There are so many aspects to good dining – décor, ambiance, and of course terrific food. However, if you want to give your guests a truly special experience, it’s important to learn the fundamentals of food and wine pairings.

First, the basics. Some of the more common wine varieties, listed from lightest to heaviest, include:

Whites: Pinot Grigio, Sauvignon Blanc, Riesling, Chardonnay, Viognier

Reds: Pinot Noir, Merlot, Syrah, Cabernet, Zinfandel

Each of these varietals has unique flavors. Some of these flavors can be subtle while others can dominate your taste buds.


Pinot Grigio – apple, pear

Sauvignon Blanc – citrus, herbaceous

Riesling – lime, citrus, tropical fruit

Chardonnay – apple, pear, tropical fruit, vanilla, butter


Pinot Noir – light red fruit (strawberry, cranberry, raspberry), earthy (mushroom, cedar)

Merlot – cherry, black fruits, vanilla

Syrah – spice (pepper), blueberry, black fruits

Cabernet – cassis, black fruits, vanilla

Zinfandel – wild black fruits (brambleberry, blueberry)

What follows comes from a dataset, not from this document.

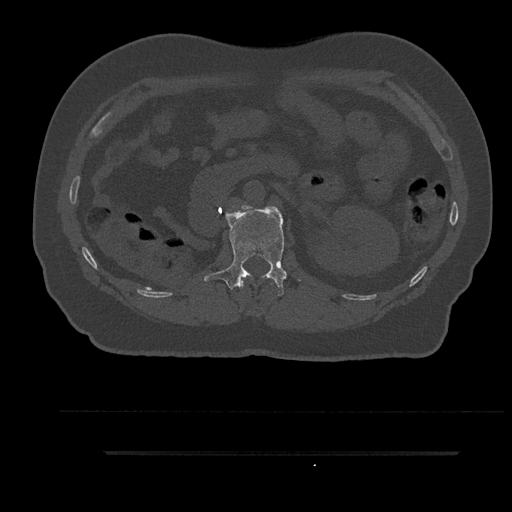
CT including the spine, one axial slice; position 180 of 797 along the scan axis; reconstruction kernel Br40s/3; 120 kVp; bone window (W 1800 / L 400 HU); 512 × 512 image matrix, field of view 432 × 432 mm. Patient: male, 63 years. From the clinical record (not read from this slice): primary cancer: renal; vertebrae with lytic lesions (as recorded): T8.
Annotated regions visible in this slice (semi-automatically segmented with operator editing):
- L1 vertebra: bounding box <204,206,286,296> (left, top, right, bottom; pixels)
- T12 vertebra: <240,280,272,288>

When it comes to pairing wine with food, you want to pick wine that will either complement or contrast the primary flavors and/or “mouthfeel” (think weight on the palette) of the food being served. These flavors do not usually come from the actual “meat” of the dish, but rather the sauce or preparation. Therefore, it is possible to break the generalization of red wine with red meat and white wine with fish, poultry, or pork.

The general pairings below are suggested by the weight of the wine – in other words, the first wine suggested is the lightest and the last the heaviest. The asterisk denotes the most “traditional” pairing for both a red and white.

Beef – Pinot Noir, Merlot, Cabernet*

Duck/Game – Pinot Noir*, Syrah, Merlot

Lamb/Veal – Pinot Noir*, Merlot

Pasta – Pinot Grigio*, Sauvignon Blanc, Chianti*, Merlot

Pork – Pinot Grigio*, Chardonnay, Pinot Noir, Syrah*, Merlot

Poultry – Pinot Grigio, Sauvignon Blanc*, Chardonnay, Pinot Noir*

Salmon – Pinot Grigio*, Chardonnay, Pinot Noir*

Crab/Lobster – Pinot Grigio, Riesling, Chardonnay, Viognier*

Tuna – Chardonnay, Pinot Noir, Syrah, Merlot

White Fish – Pinot Grigio, Riesling, Sauvignon Blanc, Pinot Noir

Vegetarian – Pinot Grigio, Sauvignon Blanc*, Pinot Noir*, Merlot

Creating menus that include appropriate wines can really take your get-togethers to the next level. Of course, there’s a skill to learning to pair food with wine, but the fun of learning is in the practice!